Issue 25 | Summer 2020

Via Negativa

      Reviewed by Michael Mercurio*

Via-Negativa-July-Westhale-cover-kore press
Tuscon, AZ: Kore Press, 2020. $16.95.
Poetry. 94 Pages.
ISBN: 978-1-888553-92-5

July Westhale’s ability to craft poems that engage complex emotions without demanding that the reader take a particular stand is on full display in Via Negativa. It is a collection that rewards deep engagement and repeated reading. In contrast to Westhale’s earlier book, Trailer Trash (Kore Press), which was a triumph of terroir and rooted in the California landscape where the poet was raised, Via Negativa shifts perspective from the exterior to the interior world, generating work from the poet’s accrued experiences. Landmarks still appear, but with the decontextualized and disorienting familiarity of a dream-recollection. Westhale’s readers gain access to this interior world via the kaleidoscopic lenses of physical and emotional imagery and incredibly playful referentiality, as in the collection’s opening poem, “Via Negativa” — one of several poems with that title:

      I’m close, closer than all the angels
      in all the worlds and all the heavens, too. I am
      as close as Uriel, Gabriel, Muriel
      Rukeyser. As close as the rock is to un-
      rocking itself.

Here the poet reveals their roots by invoking Uriel and Gabriel; both are among the angels named in H.D.’s 1945 book Tribute to the Angels, another work that examines the intersection of the physical and metaphysical experiences of existence, as in the poem below:

      Annael—this was another voice,
      hardly a voice, a breath, a whisper,

      and I remembered bell-notes,
      Azrael, Gabriel, Raphael,

      as when in Venice, one of the campanili
      speaks and another answers,

      until it seems the whole city (Venice-Venus)
      will be covered with gold pollen shaken

      from the bell-towers, lilies plundered
      with the weight of massive bees . . .

            (H.D., [15] from Tribute to the Angels)

The associative nature of H.D.’s recollections in this poem prefigure Westhale’s associative leaping between images in “Via Negativa,” and the erotic imagery is similar to that which H.D. finds in the bell-towers loosing their gold pollen and the massive bees plundering lilies. Westhale channels similar energy, writing “the vault of the refrigerator” to “rest [their] head on the cool/rationale of a cantaloupe.”

And what of Muriel Rukeyser’s elevation to the same station as the aforementioned angels?

**Records provided**
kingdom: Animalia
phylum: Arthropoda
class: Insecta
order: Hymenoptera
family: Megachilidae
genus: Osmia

---

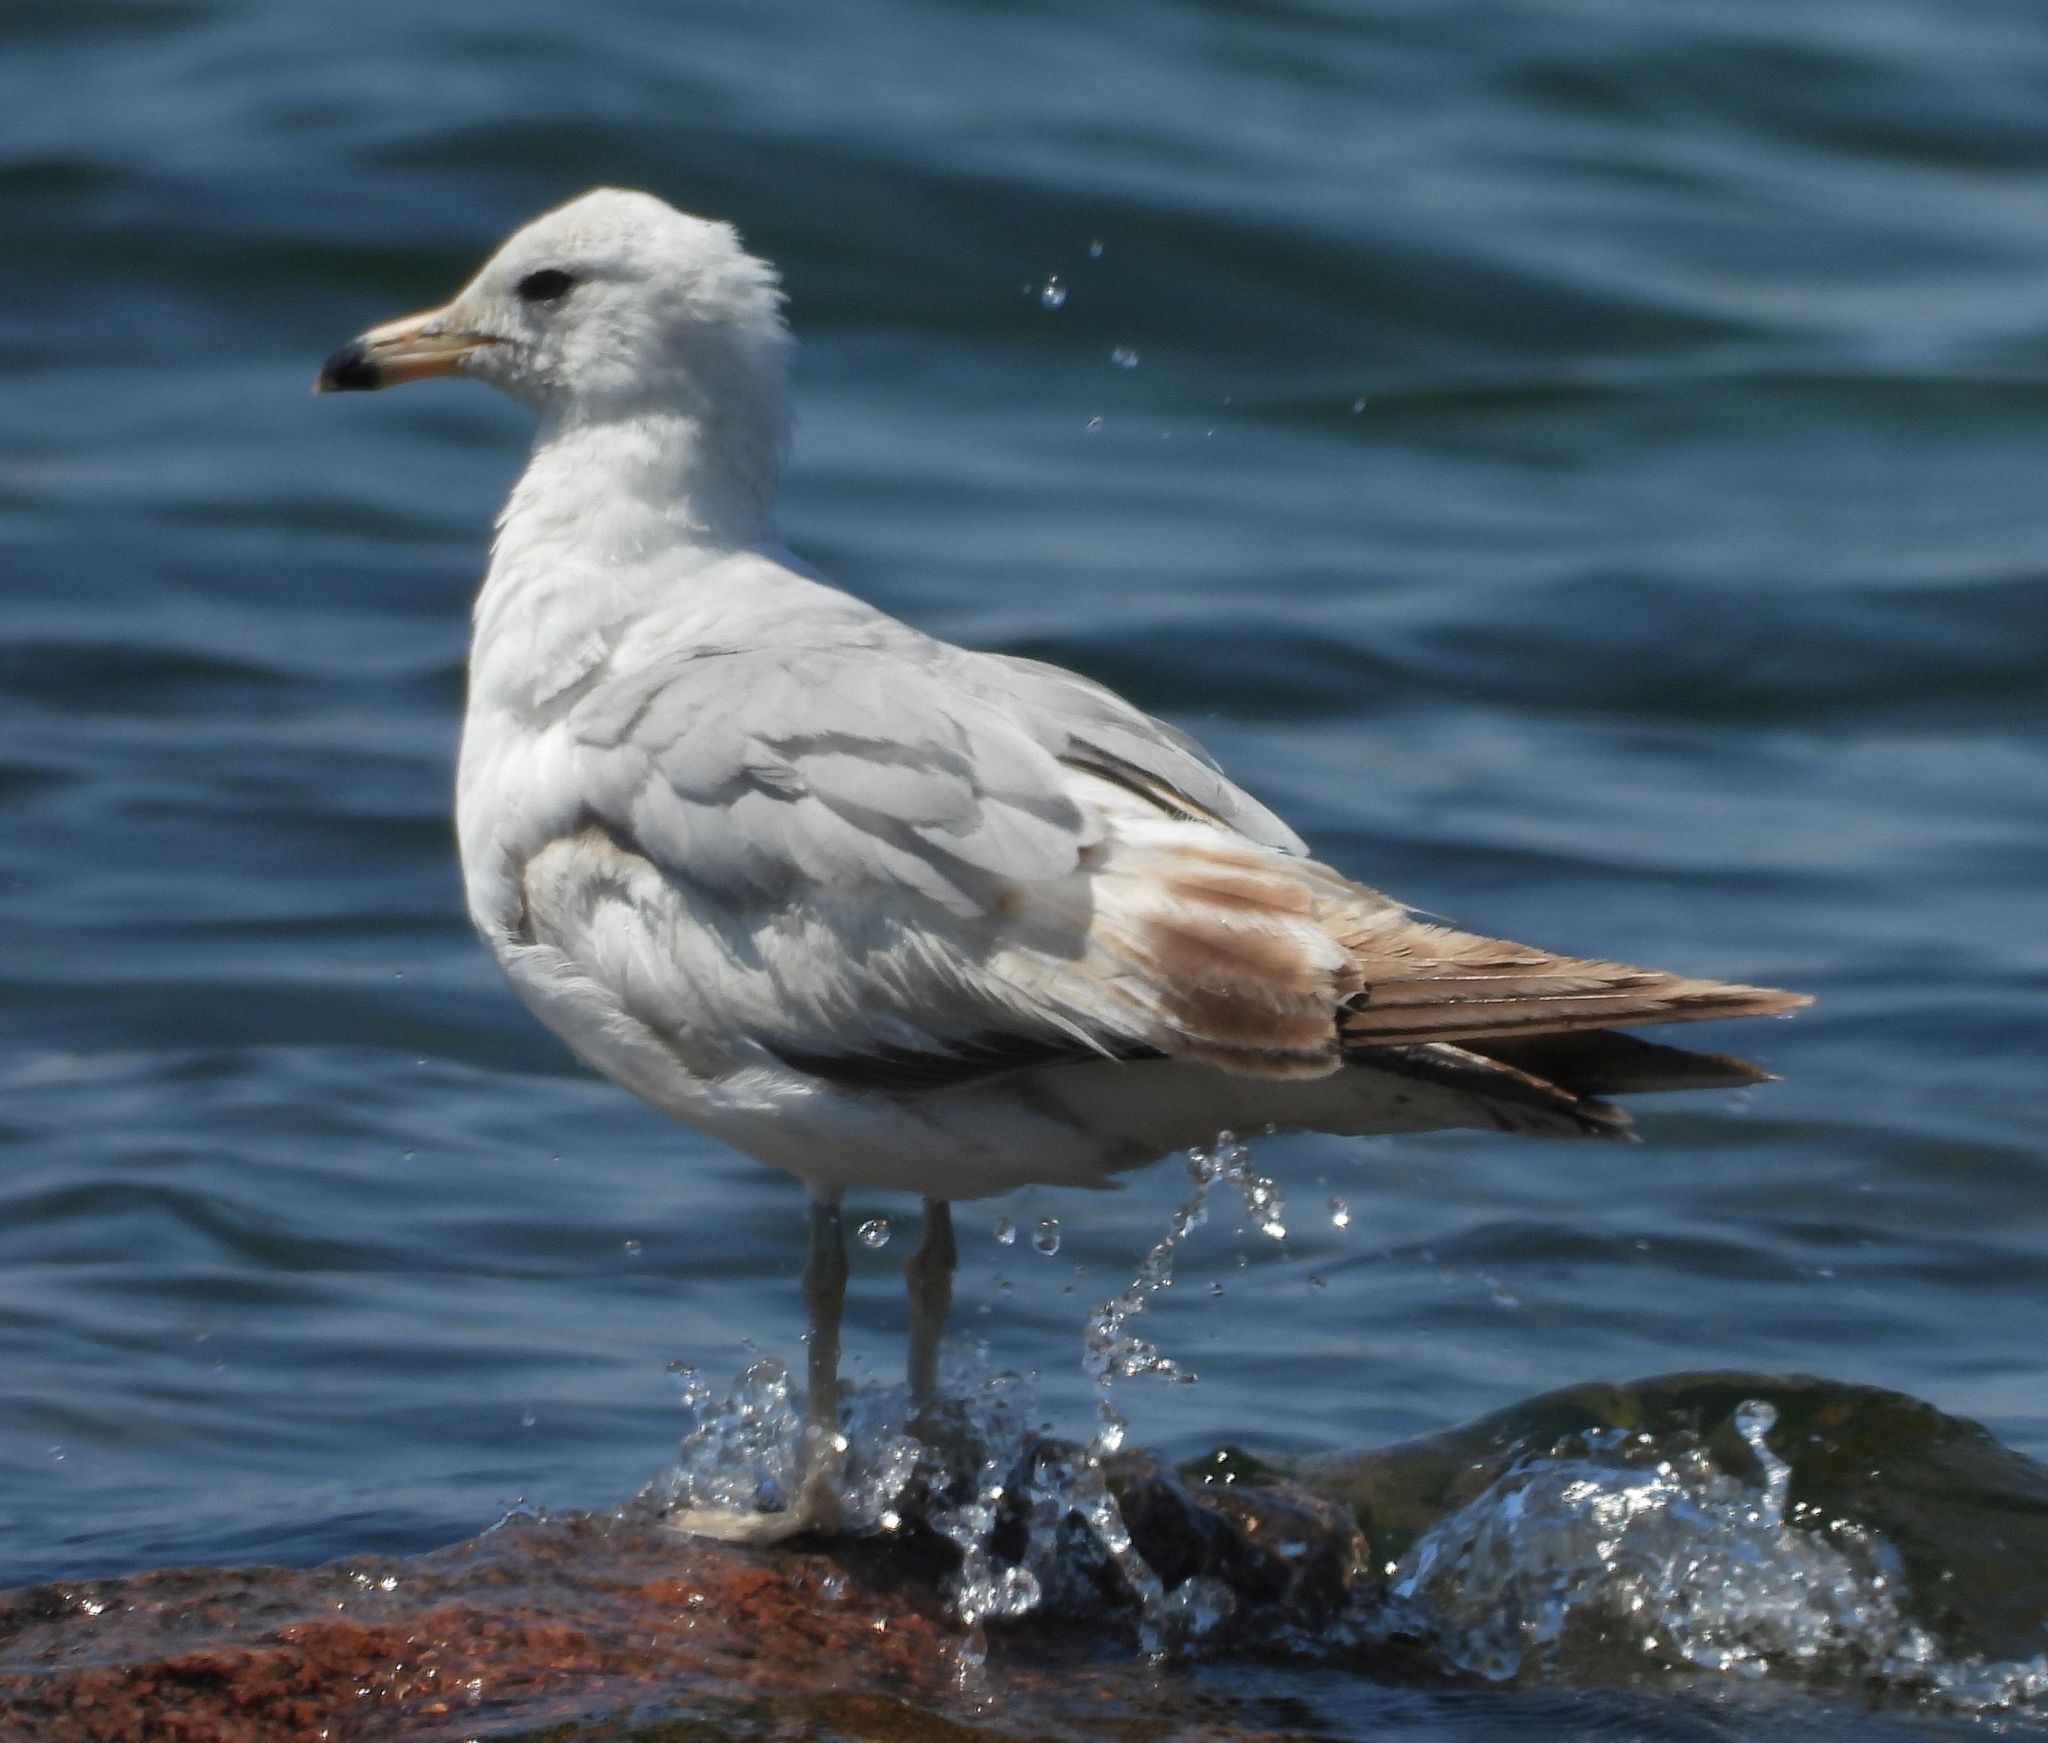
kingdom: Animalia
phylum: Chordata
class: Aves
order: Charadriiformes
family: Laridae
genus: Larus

**What the task asks**
Reproduce the stretch of the Via Negativa review from "Issue 25 | Summer" through "Poetry. 94 Pages.".

**Worked answer**
Issue 25 | Summer 2020

Via Negativa

      Reviewed by Michael Mercurio*

Via-Negativa-July-Westhale-cover-kore press
Tuscon, AZ: Kore Press, 2020. $16.95.
Poetry. 94 Pages.